Sur 1.000 milliards d’euros en circulation, 307 milliards sont représentés en valeur par des billets mauves, des billets de 500 € que personne ne voit jamais. Ce billet de  500 €, créé à la demande de l’Allemagne où l’on a l’habitude de payer en liquide, est aujourd’hui accusé de tous les maux. Et la semaine dernière,  les  ministres des finances de l’Union européenne ont invité la Banque centrale européenne à le faire tout simplement disparaitre. Michel Sapin, a même déclaré que la grosse coupure était davantage utilisée pour dissimuler que pour acheter. Dissimuler, c’est sur quand on sait qu’un million d’euros en billets mauves pèse 2kg contre 22 kg en dollars. Et pour cause, les Etats-Unis, mais aussi le  Canada et le Royaume Uni,  ont déjà supprimé ces grosses coupures pour limiter les trafics

La coupure des mafieux, des terroristes ou des fraudeurs

Rien de plus facile que de transporter une grosse somme en peu de volume, c’est l’avantage du billet mauve.
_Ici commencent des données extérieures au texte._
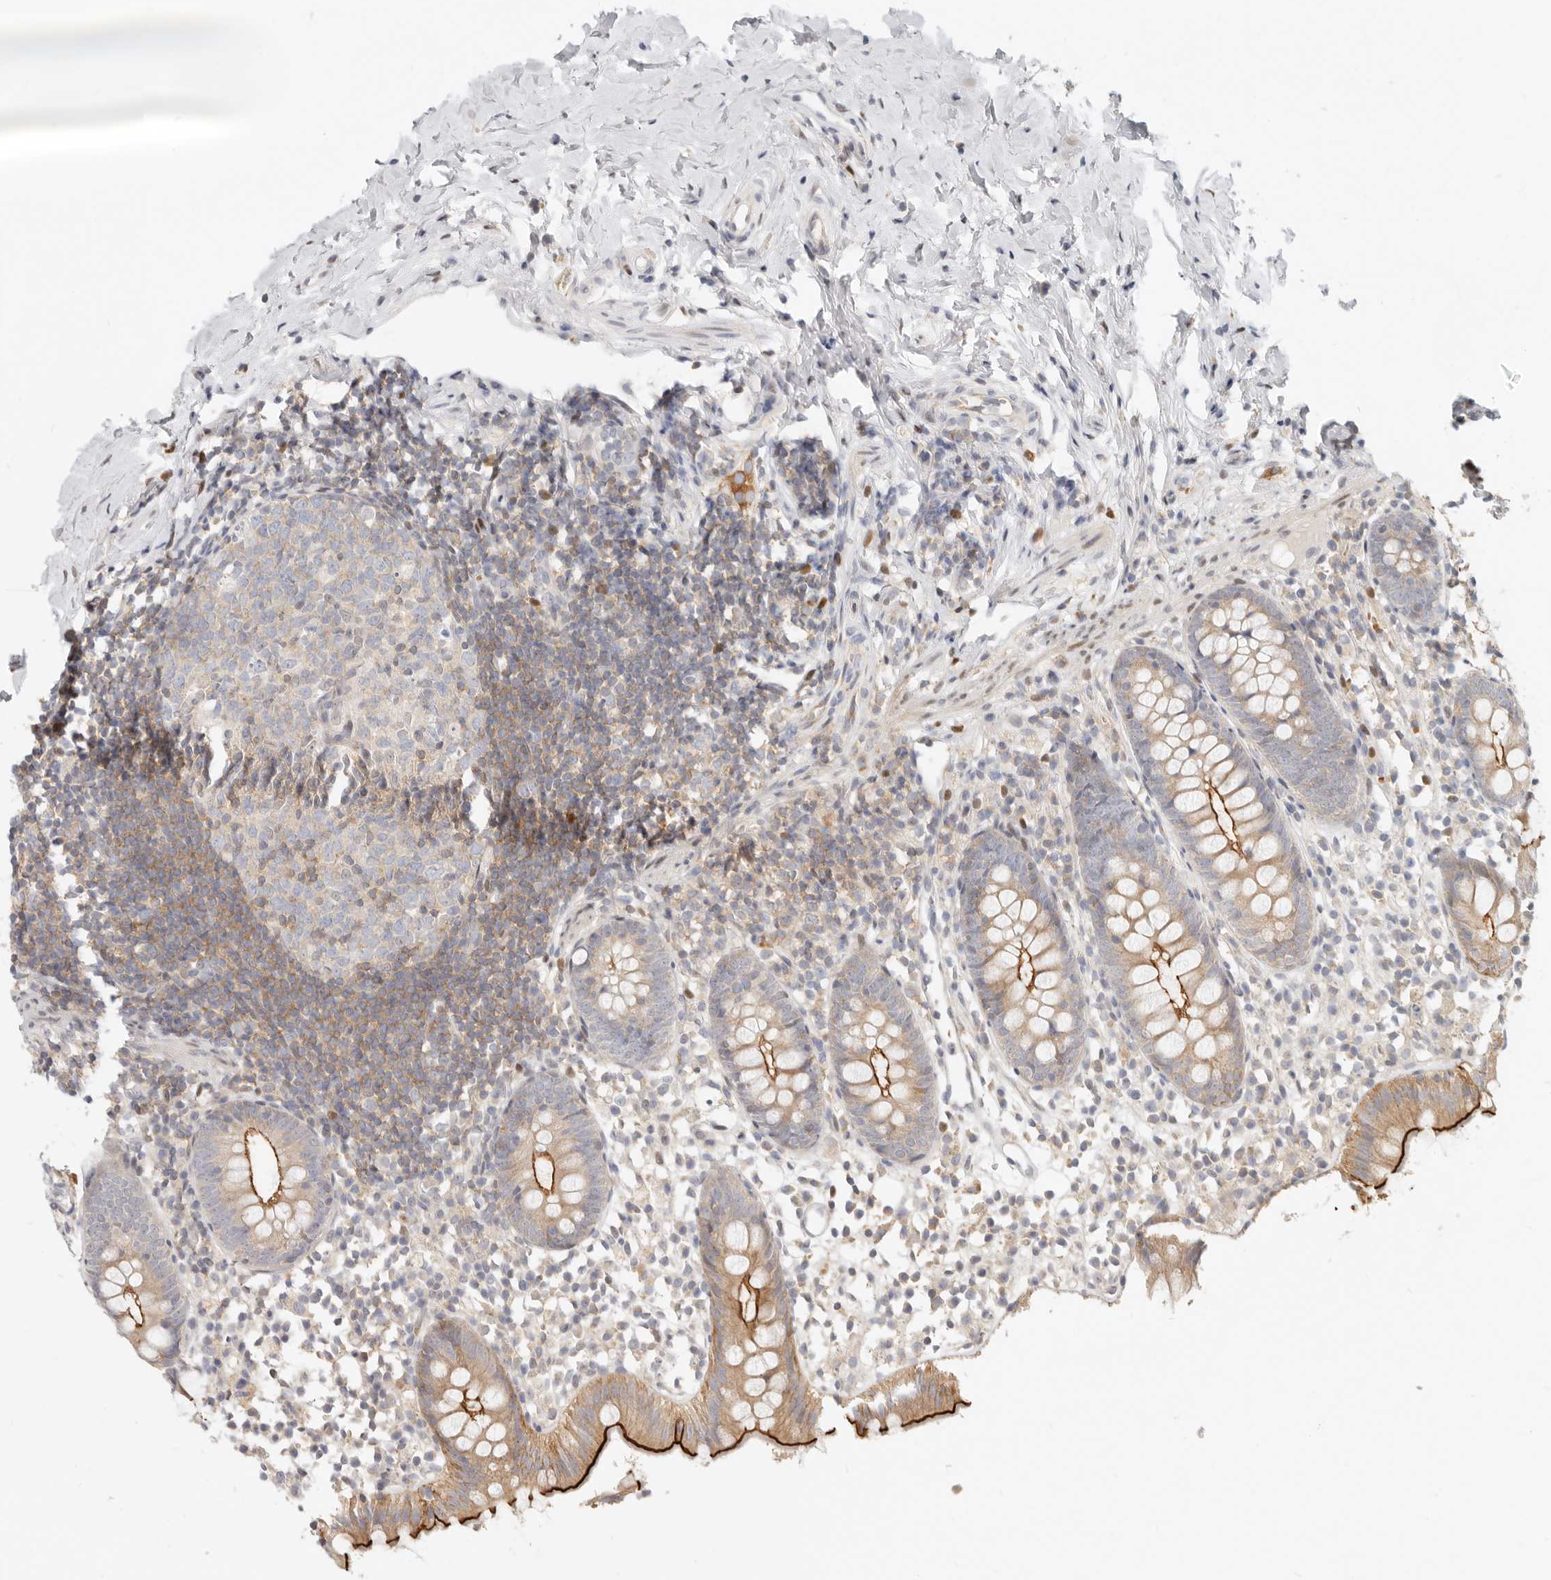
{"staining": {"intensity": "strong", "quantity": "25%-75%", "location": "cytoplasmic/membranous"}, "tissue": "appendix", "cell_type": "Glandular cells", "image_type": "normal", "snomed": [{"axis": "morphology", "description": "Normal tissue, NOS"}, {"axis": "topography", "description": "Appendix"}], "caption": "Immunohistochemistry (IHC) (DAB) staining of benign appendix reveals strong cytoplasmic/membranous protein positivity in about 25%-75% of glandular cells. (DAB (3,3'-diaminobenzidine) IHC with brightfield microscopy, high magnification).", "gene": "LTB4R2", "patient": {"sex": "female", "age": 20}}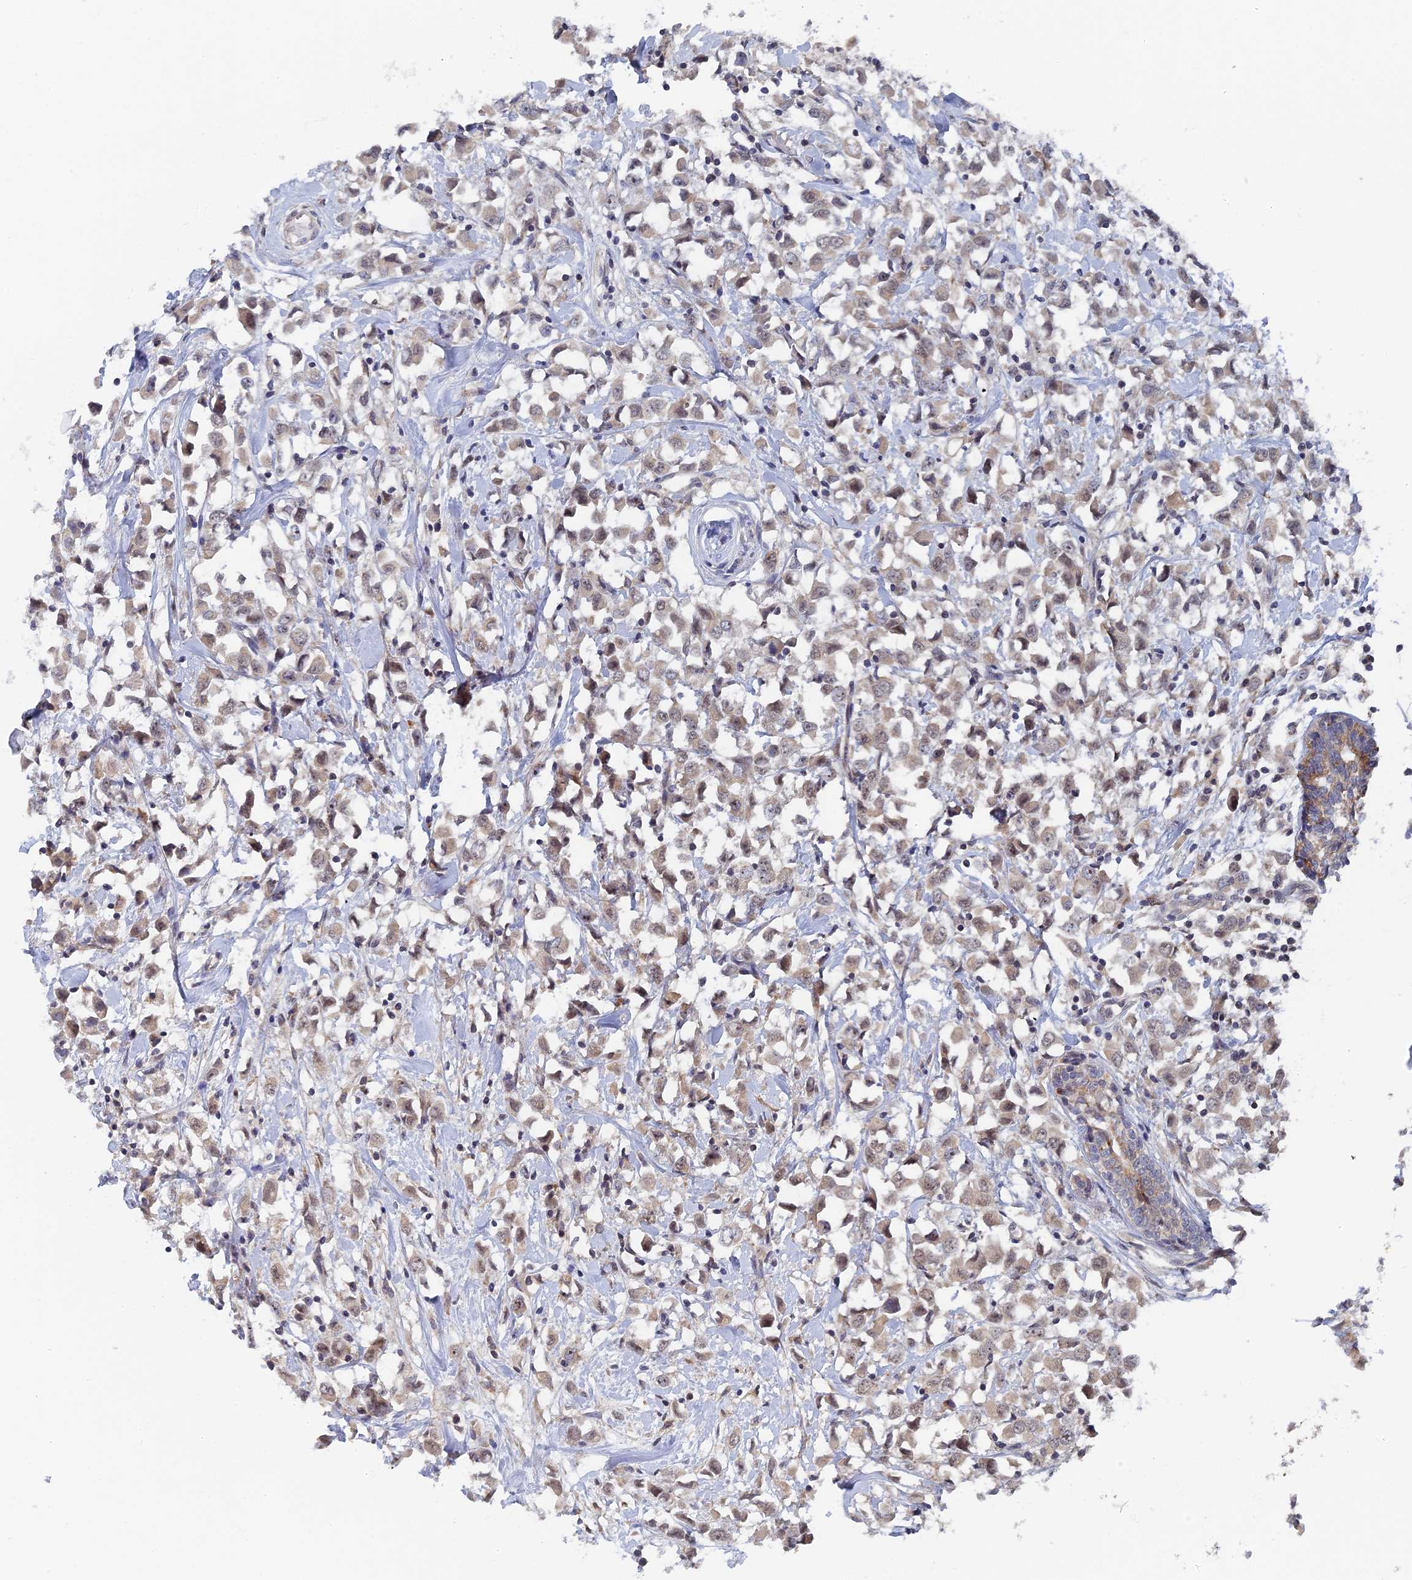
{"staining": {"intensity": "weak", "quantity": "<25%", "location": "cytoplasmic/membranous,nuclear"}, "tissue": "breast cancer", "cell_type": "Tumor cells", "image_type": "cancer", "snomed": [{"axis": "morphology", "description": "Duct carcinoma"}, {"axis": "topography", "description": "Breast"}], "caption": "IHC of breast cancer (infiltrating ductal carcinoma) exhibits no positivity in tumor cells.", "gene": "MIGA2", "patient": {"sex": "female", "age": 61}}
Sa suppression entre donc dans le cadre de la lutte contre toute sorte de fraudes et trafics. Avec d’autres mesures comme la limitation des paiements en liquide : 1.000 € en France contre  3.000 auparavant. En Allemagne, le ministre des finances veut aussi les limiter à 5.000 € : fini donc de payer sa voiture en espèces. Les banques n’ont déjà presque plus de liquide dans leur coffre, plus du  tout par exemple chez l’américain JP Morgan. La Suède démonte les distributeurs. La Norvège a programmé la disparition du cash pour 2020.  Le Danemark autorise les commerçants à refuser les espèces. Et c’est un allemand qui résume bien la chose, l‘économiste Peter Bofinger, qui dit que compte tenu des possibilités techniques actuelles, les pièces et les billets sont devenues anachroniques… on pourrait même dire ringardes.

La traçabilité

On paiera donc demain par carte, par virement, par paiement par contact avec la technologie NFC. Et tous ces moyens ont un avantage : la traçabilité. Vous étiez sur l’autoroute à telle heure, le ticket le confirme, vous avez fait vos courses au super- marché à 18h, le ticket de caisse est là pour prouver où est passé votre argent. Mais ça n’est pas le seul avantage. Ça sera aussi plus compliqué d’acheter une kalachnikov dans un sous-sol quand il n’y aura plus de billet, plus compliqué de placer de l’argent dans des paradis fiscaux sans valise remplie et plus compliqué de faire du black dans son entreprise si personne ne vous donne d’espèces. Voilà pour la fraude. Ça fera aussi des économies. Car battre monnaie coute cher aux pays,  aux alentours d’un point de point de PIB. En revanche, pour le Luxembourg qui émet deux fois son PIB en cash, la fête sera sans doute moins belle. Donc bientôt plus de billet de 500 à brûler, Gainsbourg est mort, et l’argent est condamné.